If the Deschutes County Commission rules in favor of Tanager and KC Development Group LLC, 19 high-end homes could be built around two artificial lakes on a former mining pit northwest of Bend. A hearings officer gave the developers permission to go ahead with the planned homes, but didn’t approve the previously constructed lakes — a northern 8-acre semicircle meant for swimming and fishing and a femur-shaped pond to the south for water-skiing.

Tanager and KC Development Group want to move ahead with the project, while the environmental group Central Oregon LandWatch and a group of neighbors, led by Thomas and Dorbina Bishop, argue the project, moved forward without proper permits, will harm wildlife and won’t fit in with the quiet rural neighborhood surrounding it.

Jennifer Bragar, an attorney representing the Bishops, said the county should require the developers to drain the artificial lakes and allow the land to be reclaimed by native plants and animals the way it was starting to after mining ceased.

The surface mines were lined and rebuilt as ponds several years ago, and Ken Katzaroff, general council for KC Development Group, LLC, said his clients were told they didn’t need permits. He said even if they had violated state law or county code that isn’t a reason to deny applications because violations must be prosecuted within six months. Deschutes County code and Oregon law bars prosecution under the statute of limitations, Katzaroff said.

Other arguments focused on how the proposed development would affect wildlife, particularly deer and elk.

Carol MacBeth, a staff attorney at Central Oregon LandWatch, said development interferes with the migratory paths of mule deer, which move to lower elevations in the winter. Deer aren’t biologically able to adapt to changes in a short time frame, which is why deer continue to cross roads and highways, she said.

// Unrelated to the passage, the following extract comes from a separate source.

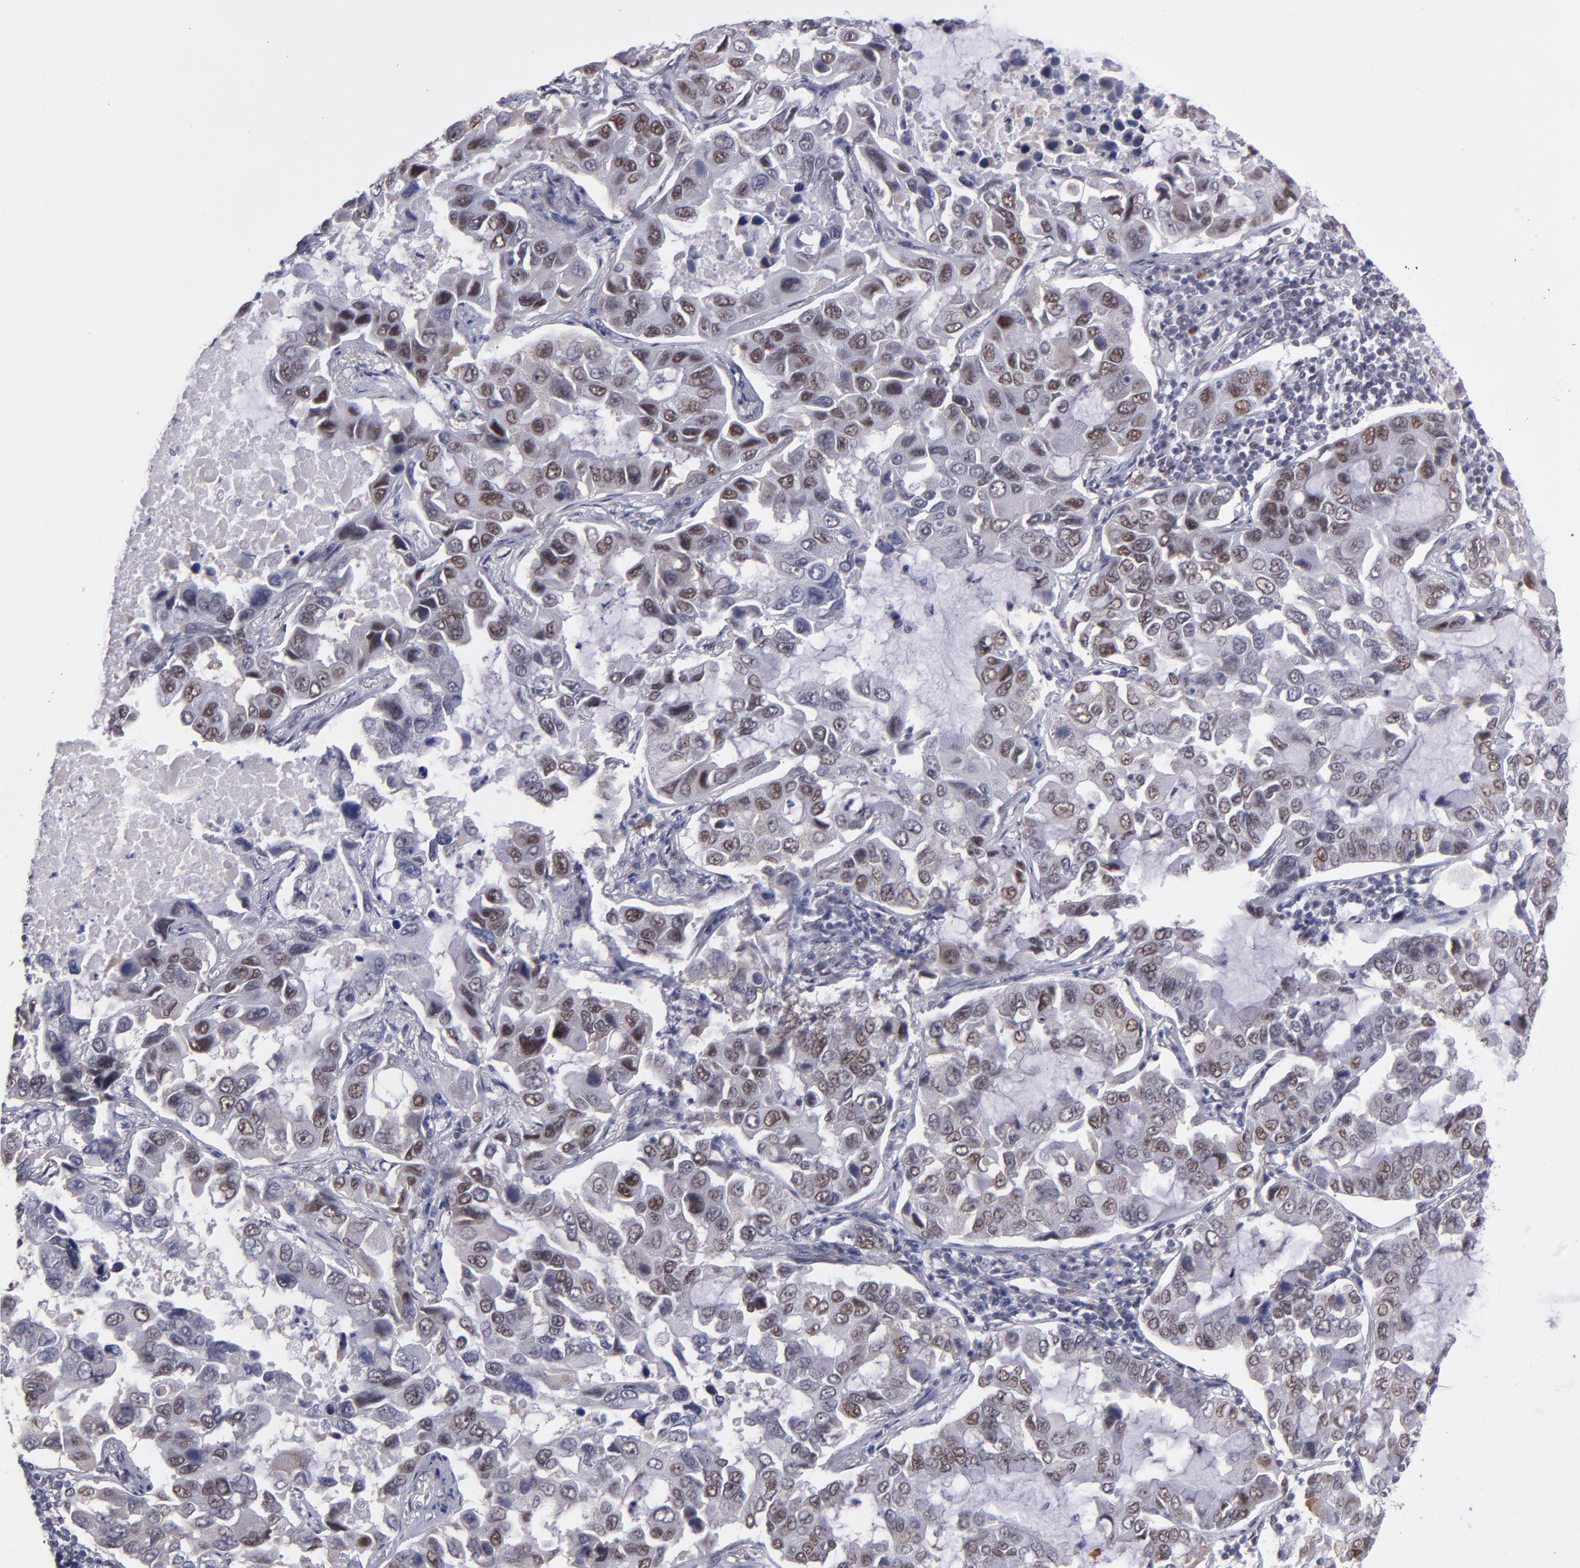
{"staining": {"intensity": "weak", "quantity": ">75%", "location": "nuclear"}, "tissue": "lung cancer", "cell_type": "Tumor cells", "image_type": "cancer", "snomed": [{"axis": "morphology", "description": "Adenocarcinoma, NOS"}, {"axis": "topography", "description": "Lung"}], "caption": "Human adenocarcinoma (lung) stained for a protein (brown) reveals weak nuclear positive positivity in approximately >75% of tumor cells.", "gene": "OTUB2", "patient": {"sex": "male", "age": 64}}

“The winter range has been established over thousands of years,” MacBeth said. “The animals just keep coming back to the same area.”

Surface mining temporarily disturbs the winter range, MacBeth said, but it eventually reverts back to what it was before. A recreational use like a water-ski lake, however, is a more permanent disturbance, she said.

Neighbor Roy Dwyer, who opposes the lake portions of the proposed development, said he enjoys seeing the wildlife in the area. He and other county residents who live nearby said they didn’t want noise from water skiing.

“If it was a fishing lake, maybe it’d be OK, but it’s a water skiing lake,” Dwyer said. “Never in my wildest days did I think I’d be living in an area that’s going to have water skiing.”

Katzaroff said the development will limit the types of boats that can use the private water skiing lake and had noise tests for all of them.

“We tested all types of boats and all types of activities,” Katzaroff said. “The ambient noise level, the wind in the trees, is louder than the boat.”

The county will continue accepting written testimony on the Tanager appeals until 5 p.m. April 20. A decision will come later this year, no earlier than mid-May.